We provide a single unified reference architecture for the cloud-edge spectrum, called LiRA (LightKone Reference Architecture), published in a white paper as an extension of the OpenFog Reference Architecture. Our architecture is practical because we focus on data and not on the cloud. Data is managed throughout the cloud-edge spectrum following two principles of data consistency, namely decentralized lateral data sharing (between devices in the same layer on the spectrum) and convergent vertical data semantics (between devices in different layers on the spectrum). In the final project period, we implement this reference architecture as three released application frameworks, AntidoteDB, Achlys, and Legion, which cover widely different parts of the cloud-edge spectrum. It is impractical and unwieldy to cover this spectrum with a single platform, since it would greatly encumber our progress with little advantage. Instead, we have three application development platforms that provide a coherent service and overlap in functionality where this is necessary. First AntidoteDB, which is a causally consistent transactional data store based on CRDTs and extended for the edge. Antidote supports a new programming methodology called Just-Right Consistency. Second Achlys, which is an application platform for edge applications that run directly on the sensor networks themselves. Achlys contains a task model for defining applications, a resilient CRDT-based data store called Lasp, and a resilient communications library using hybrid gossip called Partisan. Achlys runs on highly dynamic networks using highly resilient communication and is able to perform dataflow computation within the store while maintaining resilience. Third Legion, which is a platform for developing mobile Web-based applications based on shared objects containing CRDTs inside mobile phones. Legion uses peer-to-peer communication between mobile nodes to reduce latency, and the use of CRDTs guarantees data consistency.

In addition to the three application frameworks, we have released the GRiSP embedded programming platform and the Yggdrasil network protocol development framework. GRiSP consists of software and hardware that allows Internet-of-Things applications to run directly on embedded systems boards on the sensor networks themselves. GRiSP provides out-of-the-box support for standard Pmod sensors and actuators and the full Erlang OTP programming system, allowing the fast and efficient prototyping of robust edge applications. Yggdrasil is a software framework that allows developing efficient network protocols, including hybrid gossip communication, directly for ad hoc wired and wireless networks. Yggdrasil and Achlys are ported on the GRiSP embedded programming platform, thus providing an innovative powerful and comprehensive development platform for edge applications.
The LightKone project has delivered the following results that extend the state of the art. First, the LightKone Reference Architecture (LiRA) for edge computing, which is defined as being a companion to the standard OpenFog Reference Architecture.
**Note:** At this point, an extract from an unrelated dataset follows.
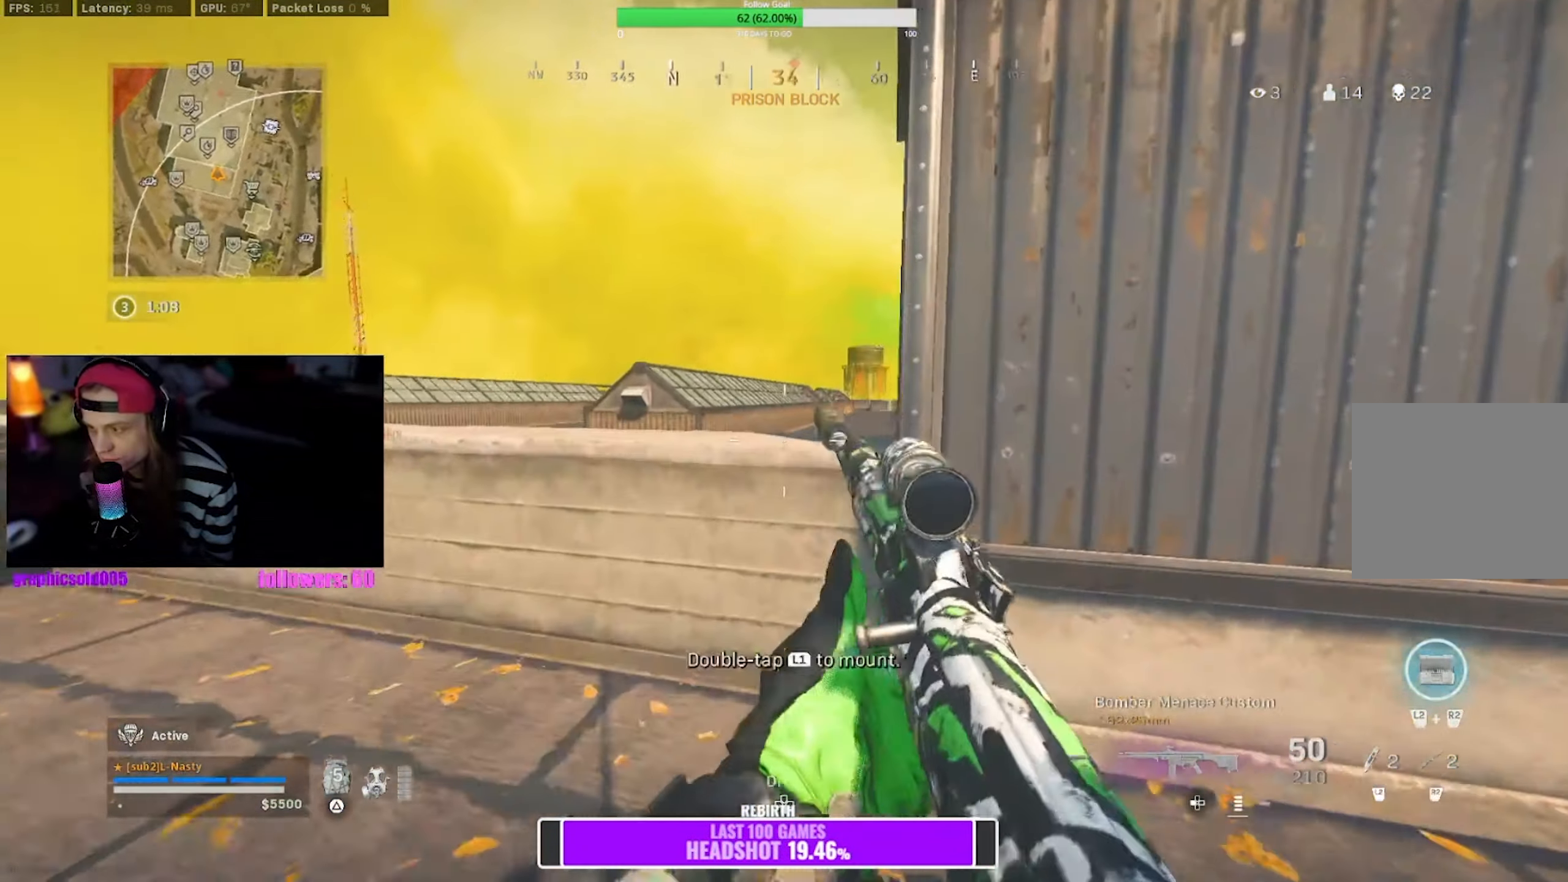
{"buttons": ["L1"], "left_stick": "up-left", "right_stick": "center", "events": []}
Second, an ongoing start-up effort that is developing an innovative mobile application and development framework, aiming for fast response time and high availability beyond the state of the art. Third, three application development frameworks for edge computing, namely AntidoteDB, Legion, and Achlys. Together, these three frameworks cover the full edge-cloud spectrum as defined by LiRA. Fourth, the GRiSP embedded programming platform, both hardware and software, for fast out-of-the-box prototyping of edge applications. Fifth, the Yggdrasil framework for network protocol development. Achlys and Yggdrasil are ported to GRiSP, thus providing an innovative and powerful prototyping platform for edge applications out-of-the-box. Sixth, four significant industrial use cases that validate LiRA and showcase its technology: precision agriculture with self management abilities, scalable decentralized monitoring of community networks, scalable fast meta-data search for cloud databases, and fast non-stop RFID-based transport systems for manufacturing. All these results are part of the fast-growing edge computing sector, commonly known as Internet of Things. LightKone technology gives the scientific and technological foundations to manage this sector, which is expected to grow exponentially for at least the next decade with substantial effects on general society.